For the Madeleines
Melt ½ cup + 1 tablespoon of unsalted butter.
Add ⅔ cup + 2 tablespoon of granulated sugar, 2 room temperature eggs and 1 egg yolk to a large bowl. Beat the eggs and sugar on high with an electric mixer for 5-8 minutes, or until the mixture is pale yellow and shiny. This step helps to ensure the tops of the madeleines dome properly.
Next add in 1 teaspoon of vanilla and mix just until combined.
Cut open 3 Earl Grey tea bags or loose tea and add the tea leaves to a food processor. Grind the tea to ensure no large leaves are left.
In a small bowl sift together 1 cup + 2 tablespoon of all purpose flour, ¾ teaspoon of baking powder, ¼ teaspoon of salt and the tea leaves.
Slowly add the dry ingredients to the egg/sugar mixture and fold in until everything is combined.
Next pour in the cooled but still liquid butter and 2 tablespoon heavy cream and fold in just until combined. Don't over mix the batter.
Cover the bowl with plastic wrap and chill in the fridge for 1 hour.
Preheat the oven to 350 degrees. Transfer the batter to a piping bag. Brush melted butter into each madeleine mold. Pipe about 1- 1 ½ tablespoon of batter into each mold.
Bake the madeleines for 12-14 minutes until they have domed.

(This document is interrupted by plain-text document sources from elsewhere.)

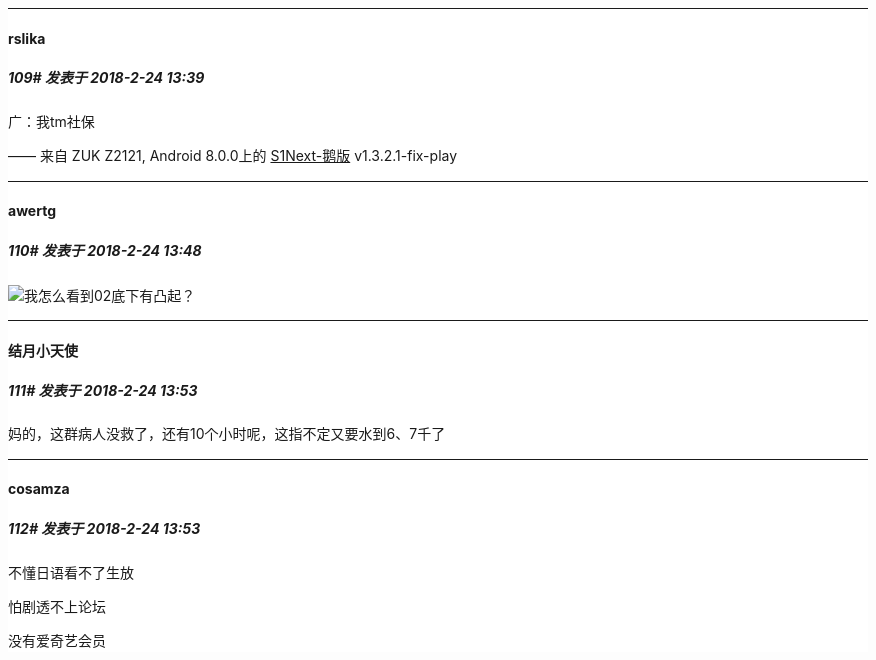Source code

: 



*****

####  rslika  
##### 109#       发表于 2018-2-24 13:39




广：我tm社保

—— 来自 ZUK Z2121, Android 8.0.0上的 [S1Next-鹅版](https://github.com/ykrank/S1-Next/releases) v1.3.2.1-fix-play







*****

####  awertg  
##### 110#       发表于 2018-2-24 13:48



<img src="https://static.saraba1st.com/image/smiley/face2017/001.png" referrerpolicy="no-referrer">我怎么看到02底下有凸起？







*****

####  结月小天使  
##### 111#       发表于 2018-2-24 13:53




妈的，这群病人没救了，还有10个小时呢，这指不定又要水到6、7千了







*****

####  cosamza  
##### 112#       发表于 2018-2-24 13:53




不懂日语看不了生放

怕剧透不上论坛

没有爱奇艺会员
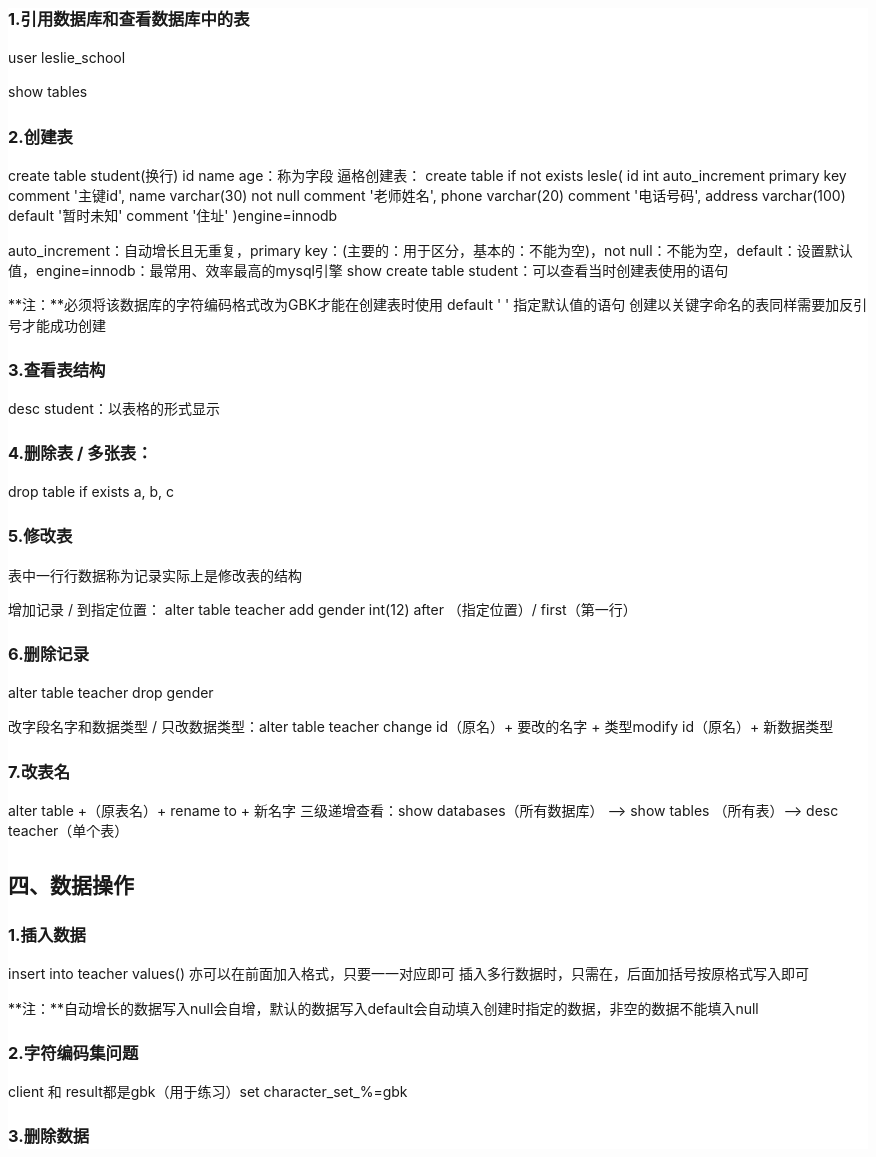 ### 1.引用数据库和查看数据库中的表

user leslie_school 

show tables 

### 2.创建表

create table student(换行) id name age：称为字段 逼格创建表： create table if not exists lesle( id int     auto_increment primary key comment '主键id', name varchar(30) not     null comment '老师姓名', phone varchar(20)     comment '电话号码', address varchar(100) default '暂时未知' comment '住址' )engine=innodb

auto_increment：自动增长且无重复，primary key：(主要的：用于区分，基本的：不能为空)，not null：不能为空，default：设置默认值，engine=innodb：最常用、效率最高的mysql引擎 show create table student：可以查看当时创建表使用的语句 

**注：**必须将该数据库的字符编码格式改为GBK才能在创建表时使用 default ' ' 指定默认值的语句 创建以关键字命名的表同样需要加反引号才能成功创建

### 3.查看表结构

desc student：以表格的形式显示

### 4.删除表 / 多张表：

drop table if exists a, b, c

### 5.修改表

表中一行行数据称为记录实际上是修改表的结构 

增加记录 / 到指定位置： alter table teacher add gender int(12) after （指定位置）/ first（第一行）

### 6.删除记录

alter table teacher drop     gender 

改字段名字和数据类型 / 只改数据类型：alter table teacher     change id（原名）+ 要改的名字 + 类型modify id（原名）+ 新数据类型 

### 7.改表名

alter table +（原表名）+ rename to + 新名字 三级递增查看：show databases（所有数据库） ——> show tables （所有表）——> desc teacher（单个表）

## 四、数据操作

### 1.插入数据

insert into teacher     values() 亦可以在前面加入格式，只要一一对应即可 插入多行数据时，只需在，后面加括号按原格式写入即可 

**注：**自动增长的数据写入null会自增，默认的数据写入default会自动填入创建时指定的数据，非空的数据不能填入null

### 2.字符编码集问题

client 和 result都是gbk（用于练习）set character_set_%=gbk

### 3.删除数据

Remove them from the oven and let them cool in their pan for a few minutes, then transfer them to a cooling rack to completely cool.
Frosting Directions:
While they cool make the icing by combining 2 cups of sifted powdered sugar and 3-4 tablespoons of heavy cream or half and half. The icing should be thick. Grind the lavender in a grinder or a small food processor. Fold in as much lavender per taste. Frost cooled cookies.